As temperaturas mais altas são reflexo da onda de calor vigente – a quarta registrada desde o início do ano. A onda atual começou no dia 23 de abril. A meteorologia chegou a prever que ela acabaria na primeira semana do mês de maio, mas vem se estendendo e deve seguir sobre o país até o dia 17. Apesar da trégua nesta terça e quarta-feira, o calor deve voltar até o fim da semana.
➡️ O levantamento do Inmet mostra a variação da temperatura média para o período. Para isso, leva em conta a temperatura registrada no período em 30 anos. Com base nesse recorte, é feito um cálculo de média que indica qual o cenário de temperatura se deve esperar para aquele determinado período.
Segundo os dados, São Paulo registrou em maio de 2024 a temperatura máxima mais alta já registrada em mais de 70 anos, chegando aos 32,8°C no dia 5 de maio. O recorde anterior havia sido de 30°C em maio de 1943.
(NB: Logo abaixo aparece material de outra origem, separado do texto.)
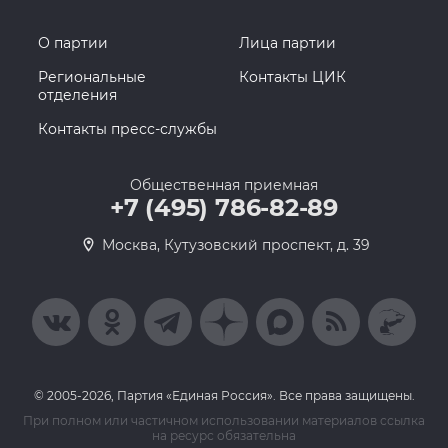
О партии
Лица партии
Региональные
Контакты ЦИК
отделения
Контакты пресс-службы
Общественная приемная
+7 (495) 786-82-89
Москва, Кутузовский проспект, д. 39
© 2005-2026, Партия «Единая Россия». Все права защищены.
При полном или частичном использовании материалов ссылка
на ресурс обязательна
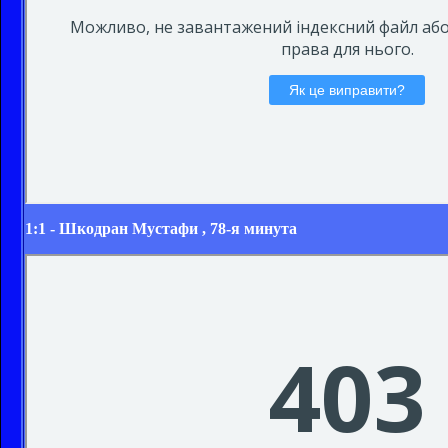
1:1 -
Шкодран Мустафи
, 78-я минута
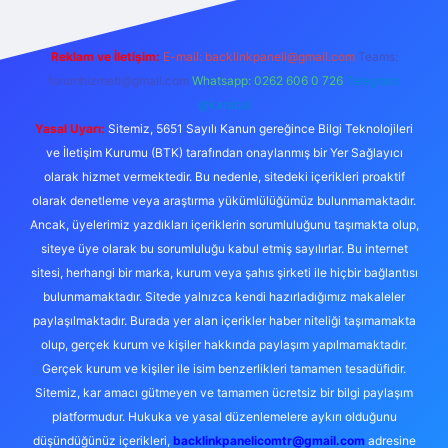
Reklam ve İletişim:
E-mail:
backlinkpaneli@gmail.com
Teams:
forumhizmeti@gmail.com
Whatsapp: 0262 606 0 726
Telegram:
@karabul
Yasal Uyarı:
Sitemiz, 5651 Sayılı Kanun gereğince Bilgi Teknolojileri
ve İletişim Kurumu (BTK) tarafından onaylanmış bir Yer Sağlayıcı
olarak hizmet vermektedir. Bu nedenle, sitedeki içerikleri proaktif
olarak denetleme veya araştırma yükümlülüğümüz bulunmamaktadır.
Ancak, üyelerimiz yazdıkları içeriklerin sorumluluğunu taşımakta olup,
siteye üye olarak bu sorumluluğu kabul etmiş sayılırlar. Bu internet
sitesi, herhangi bir marka, kurum veya şahıs şirketi ile hiçbir bağlantısı
bulunmamaktadır. Sitede yalnızca kendi hazırladığımız makaleler
paylaşılmaktadır. Burada yer alan içerikler haber niteliği taşımamakta
olup, gerçek kurum ve kişiler hakkında paylaşım yapılmamaktadır.
Gerçek kurum ve kişiler ile isim benzerlikleri tamamen tesadüfidir.
Sitemiz, kar amacı gütmeyen ve tamamen ücretsiz bir bilgi paylaşım
platformudur. Hukuka ve yasal düzenlemelere aykırı olduğunu
düşündüğünüz içerikleri,
backlinkpanelicomtr@gmail.com
adresine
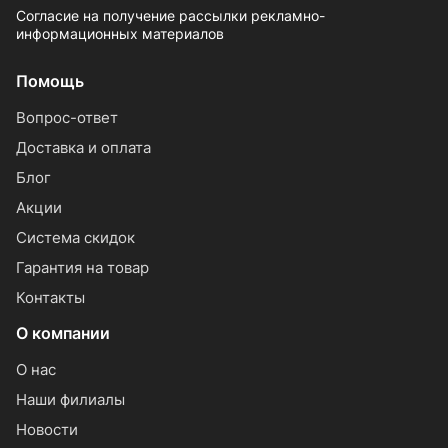
Согласие на получение рассылки рекламно-
информационных материалов
Помощь
Вопрос-ответ
Доставка и оплата
Блог
Акции
Система скидок
Гарантия на товар
Контакты
О компании
О нас
Наши филиалы
Новости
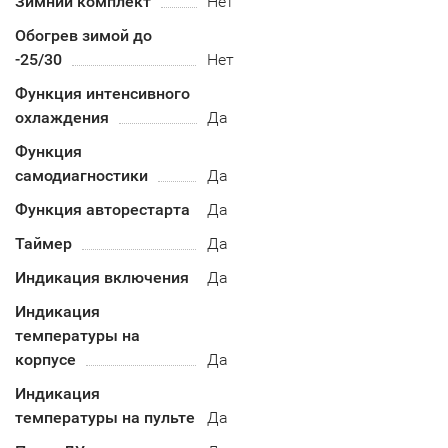
Зимний комплект
Нет
Обогрев зимой до
-25/30
Нет
Функция интенсивного
охлаждения
Да
Функция
самодиагностики
Да
Функция авторестарта
Да
Таймер
Да
Индикация включения
Да
Индикация
температуры на
корпусе
Да
Индикация
температуры на пульте
Да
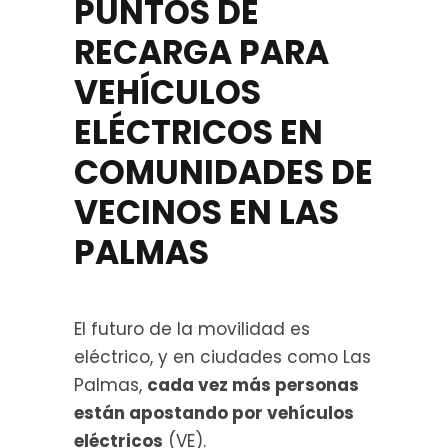
PUNTOS DE
RECARGA PARA
VEHÍCULOS
ELÉCTRICOS EN
COMUNIDADES DE
VECINOS EN LAS
PALMAS
El futuro de la movilidad es
eléctrico, y en ciudades como Las
Palmas,
cada vez más personas
están apostando por vehículos
eléctricos
(VE).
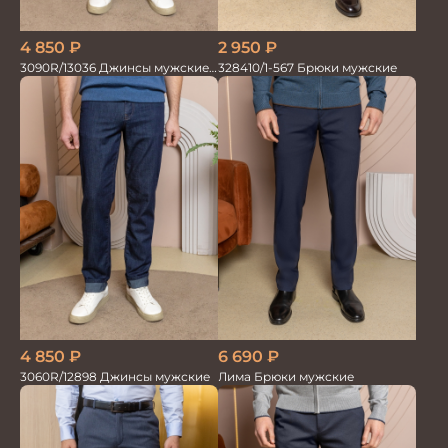
4 850
₽
2 950
₽
3090R/13036 Джинсы мужские
328410/1-567 Брюки мужские
т.синий
4 850
₽
6 690
₽
3060R/12898 Джинсы мужские
Лима Брюки мужские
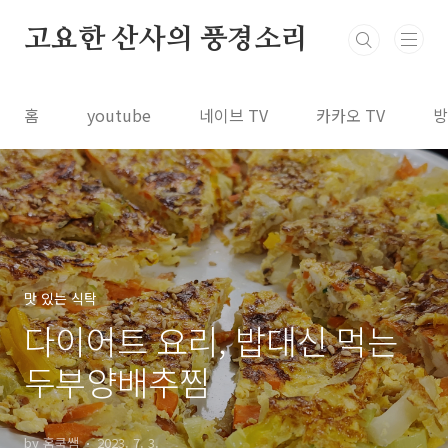
본문 바로가기
고요한 산사의 풍경소리
홈
youtube
네이브 TV
카카오 TV
방
맛 있는 식탁
다이어트 요리, 밥대신 먹는
두부양배추찜
by 홈쿡쌤
2023. 7. 3.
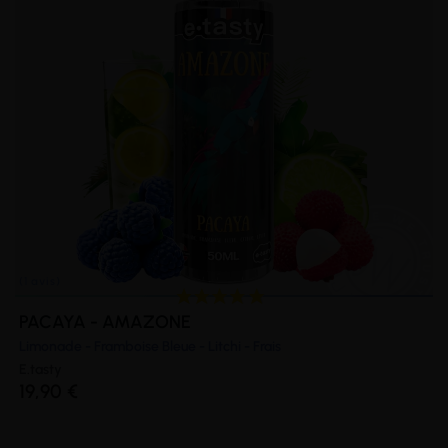
PACAYA - AMAZONE
Limonade - Framboise Bleue - Litchi - Frais
E.tasty
19,90 €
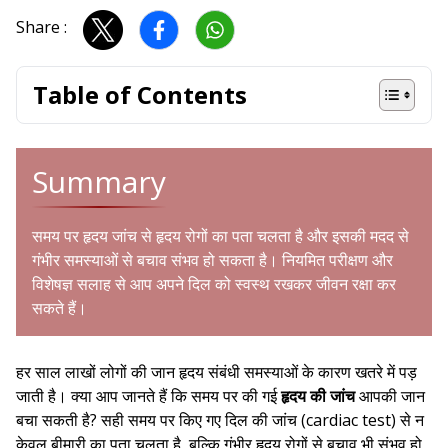
Share :
Table of Contents
Summary
समय पर हृदय जांच से हृदय रोगों का पता चलता है और इसकी मदद से
गंभीर समस्याओं से बचाव संभव हो सकता है। नियमित परीक्षण और
विशेषज्ञ सलाह से आप अपने दिल को स्वस्थ रखकर जीवन रक्षा कर
सकते हैं।
हर साल लाखों लोगों की जान हृदय संबंधी समस्याओं के कारण खतरे में पड़
जाती है। क्या आप जानते हैं कि समय पर की गई
हृदय की जांच
आपकी जान
बचा सकती है? सही समय पर किए गए दिल की जांच (cardiac test) से न
केवल बीमारी का पता चलता है, बल्कि गंभीर हृदय रोगों से बचाव भी संभव हो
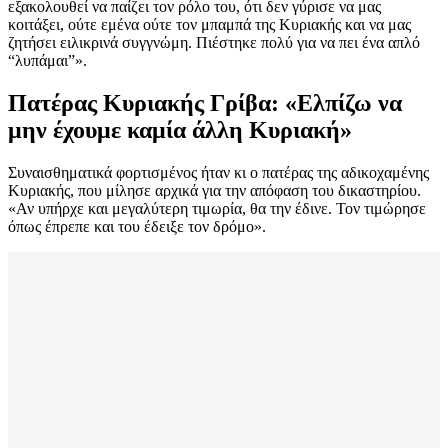
εξακολουθεί να παίζει τον ρόλο του, ότι δεν γύρισε να μας
κοιτάξει, ούτε εμένα ούτε τον μπαμπά της Κυριακής και να μας
ζητήσει ειλικρινά συγγνώμη. Πιέστηκε πολύ για να πει ένα απλό
“λυπάμαι”».
Πατέρας Κυριακής Γρίβα: «Ελπίζω να
μην έχουμε καμία άλλη Κυριακή»
Συναισθηματικά φορτισμένος ήταν κι ο πατέρας της αδικοχαμένης
Κυριακής, που μίλησε αρχικά για την απόφαση του δικαστηρίου.
«Αν υπήρχε και μεγαλύτερη τιμωρία, θα την έδινε. Τον τιμώρησε
όπως έπρεπε και του έδειξε τον δρόμο».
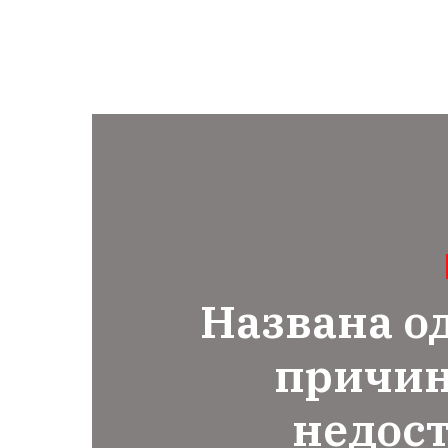
Названа о
причин
недос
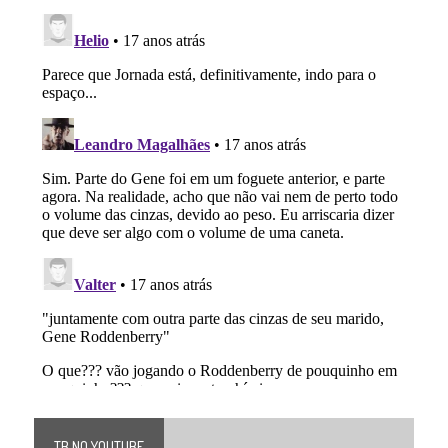
TB NO YOUTUBE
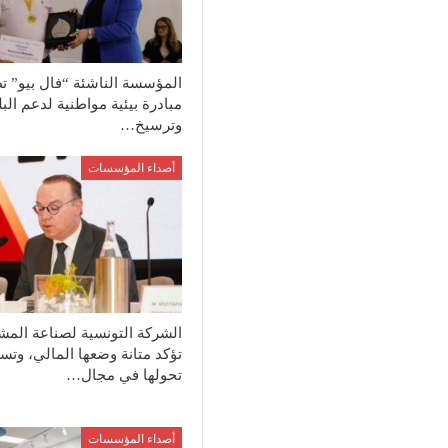
المؤسسة الناشئة “فال بيو” ت
مبادرة بيئية مواطنية لدعم الب
وترسيخ…
أصداء المؤسسات
الشركة التونسية لصناعة المش
تؤكد متانة وضعها المالي، وتسر
تحولها في مجال…
أصداء المؤسسات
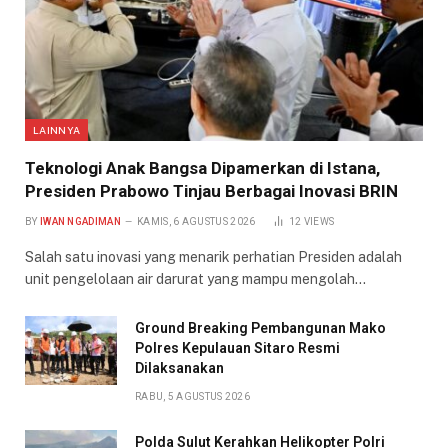
LAINNYA
Teknologi Anak Bangsa Dipamerkan di Istana,
Presiden Prabowo Tinjau Berbagai Inovasi BRIN
BY
IWAN NGADIMAN
KAMIS, 6 AGUSTUS 2026
12
VIEWS
Salah satu inovasi yang menarik perhatian Presiden adalah
unit pengelolaan air darurat yang mampu mengolah…
Ground Breaking Pembangunan Mako
Polres Kepulauan Sitaro Resmi
Dilaksanakan
RABU, 5 AGUSTUS 2026
Polda Sulut Kerahkan Helikopter Polri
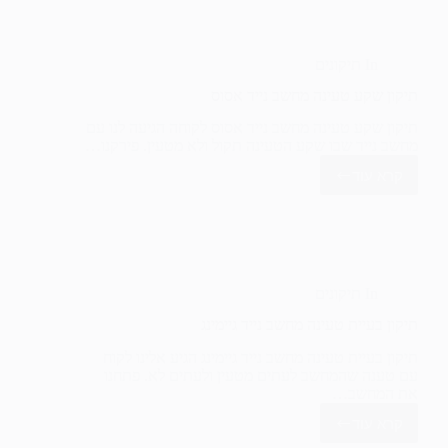
אסוס
גיימינג
(מחשב
מתחמם)
In
תיקונים
תיקון שקע טעינה מחשב נייד אסוס
תיקון שקע טעינה מחשב נייד אסוס לקוחה הגיעה לנו עם
מחשב נייד שבו שקע הטעינה תקול ולא מטעין. פירקנו…
קרא עוד
תיקון
שקע
טעינה
מחשב
נייד
אסוס
In
תיקונים
תיקון בעיית טעינה מחשב נייד גיימינג
תיקון בעיית טעינה מחשב נייד גיימינג הגיע אלינו לקוח
עם טענה שהמחשב לעתים מטעין ולעתים לא. פתחנו
את המחשב…
קרא עוד
תיקון
בעיית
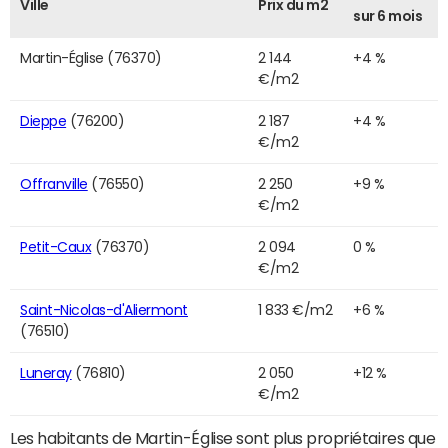
Ville
Prix du m2
sur 6 mois
Martin-Église (76370)
2 144
+4 %
€/m2
Dieppe
(76200)
2 187
+4 %
€/m2
Offranville
(76550)
2 250
+9 %
€/m2
Petit-Caux
(76370)
2 094
0 %
€/m2
Saint-Nicolas-d'Aliermont
1 833 €/m2
+6 %
(76510)
Luneray
(76810)
2 050
+12 %
€/m2
Les habitants de Martin-Église sont plus propriétaires que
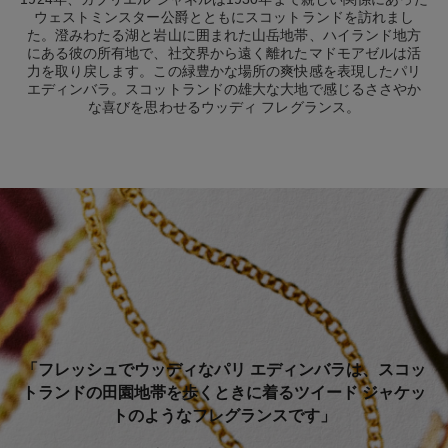
ウェストミンスター公爵とともにスコットランドを訪れまし
た。澄みわたる湖と岩山に囲まれた山岳地帯、ハイランド地方
にある彼の所有地で、社交界から遠く離れたマドモアゼルは活
力を取り戻します。この緑豊かな場所の爽快感を表現したパリ
エディンバラ。スコットランドの雄大な大地で感じるささやか
な喜びを思わせるウッディ フレグランス。
「フレッシュでウッディなパリ エディンバラは、スコッ
トランドの田園地帯を歩くときに着るツイード ジャケッ
トのようなフレグランスです」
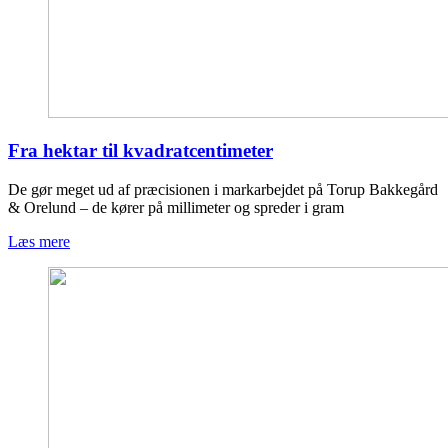
Fra hektar til kvadratcentimeter
De gør meget ud af præcisionen i markarbejdet på Torup Bakkegård
& Orelund – de kører på millimeter og spreder i gram
Læs mere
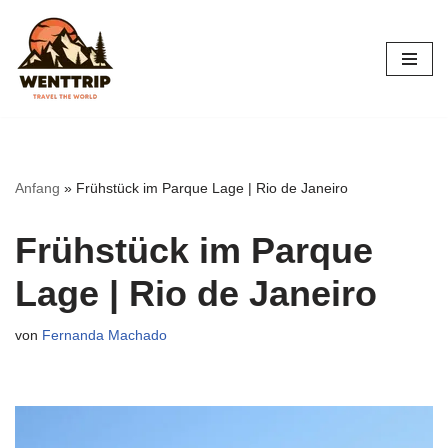
Zum
Inhalt
springen
Anfang
»
Frühstück im Parque Lage | Rio de Janeiro
Frühstück im Parque
Lage | Rio de Janeiro
von
Fernanda Machado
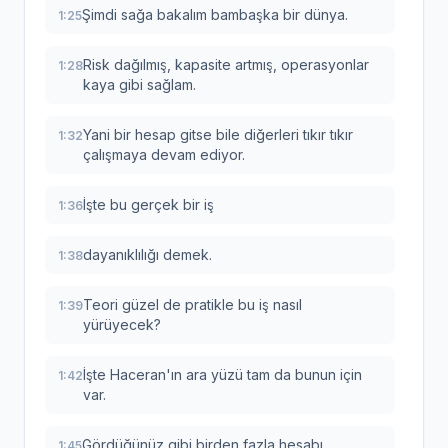
Şimdi sağa bakalım bambaşka bir dünya.
1:25
Risk dağılmış, kapasite artmış, operasyonlar
1:28
kaya gibi sağlam.
Yani bir hesap gitse bile diğerleri tıkır tıkır
1:32
çalışmaya devam ediyor.
İşte bu gerçek bir iş
1:36
dayanıklılığı demek.
1:38
Teori güzel de pratikle bu iş nasıl
1:39
yürüyecek?
İşte Haceran'ın ara yüzü tam da bunun için
1:42
var.
Gördüğünüz gibi birden fazla hesabı
1:45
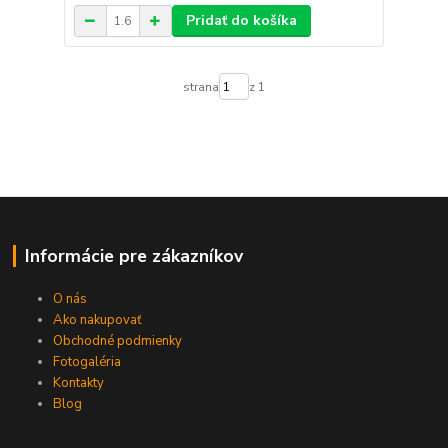
Pridať do košíka
strana
z 1
Informácie pre zákazníkov
O nás
Ako nakupovať
Obchodné podmienky
Fotogaléria
Kontakty
Blog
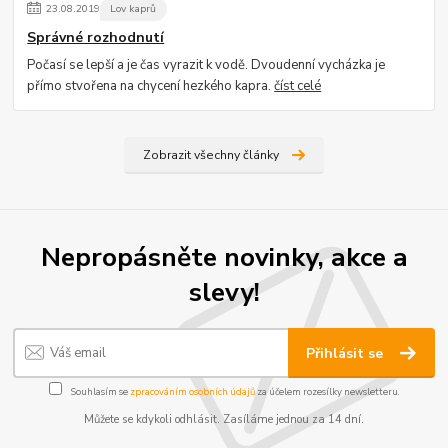
23
.
08
.
2019
Lov kaprů
Správné rozhodnutí
Počasí se lepší a je čas vyrazit k vodě. Dvoudenní vycházka je
přímo stvořena na chycení hezkého kapra.
číst celé
Zobrazit všechny články
Nepropásněte novinky, akce a
slevy!
Přihlásit se
Souhlasím se
zpracováním osobních údajů
za účelem rozesílky newsletteru.
Můžete se kdykoli odhlásit. Zasíláme jednou za 14 dní.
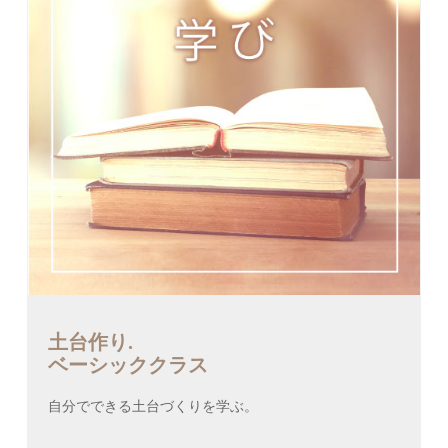
土台作り.
ベーシッククラス
自分でできる土台づくりを学ぶ。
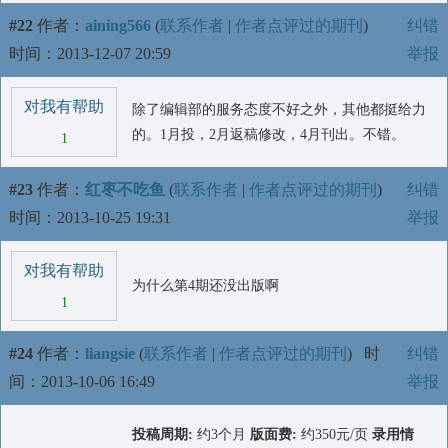
#22
作者：
aining566
(
联系作者
|
作者点评过的期刊
)
纠错
时间：2013-12-07 20:59
举报
对我有帮助
除了编辑部的服务态度不好之外，其他都挺给力
的。1月投，2月返稿修改，4月刊出。不错。
1
#23
作者：
红枣不吃鱼
(
联系作者
|
作者点评过的期刊
)
纠错
时间：2013-10-25 19:31
举报
对我有帮助
为什么第4期还没出版啊
1
#24
作者：
liangsie
(
联系作者
|
作者点评过的期刊
)
时
纠错
间：2013-10-06 16:49
举报
投稿周期:
约3个月
版面费:
约350元/页
录用情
Veja abaixo a lista de cidades divulgada pelo Inmet e variações:
O meteorologista da Climatempo, Fábio Luengo, também destaca a duração da onda de calor, acima da média.
“Essa onda de calor está bem intensa para essa época do ano, mas além disso ela está muito longa. O normal de uma onda de calor é durar até sete dias, mas já estamos com mais de duas semanas”, pontua Luengo.
Segundo os meteorologistas, a onda de calor é reflexo de um bloqueio atmosférico. É, justamente, esse bloqueio que vem represando as frentes frias no sul do país, impactando com tempestades o Rio Grande do Sul.
➡️ Enquanto o bloqueio age, as frentes frias, que são comuns nessa época do ano, não conseguem avançar pelo mapa do Brasil. Com isso, as temperaturas não diminuem no Centro-Sul.
O meteorologista do Cemaden, Giovani Dolif, explica que, quando a massa de ar quente encontra o ar frio que está no Rio Grande do Sul, esse choque é que causa as nuvens de tempestade que estão causando as enchentes no estado.
“Se o cenário continuar com essa configuração, vamos ter mais chuva no Rio Grande do Sul e isso vai agravar a situação do estado. A chuva caindo sobre as bacias, vai fazer subir ainda mais o nível dos rios”, explica Dolif.
Nesta terça-feira o Guaíba voltou a subir após chuvas e a preocupação do estado é que a água avance sobre a capital, Porto Alegre. Na cidade, há pontos de alagamento, mas a situação ainda é parcial.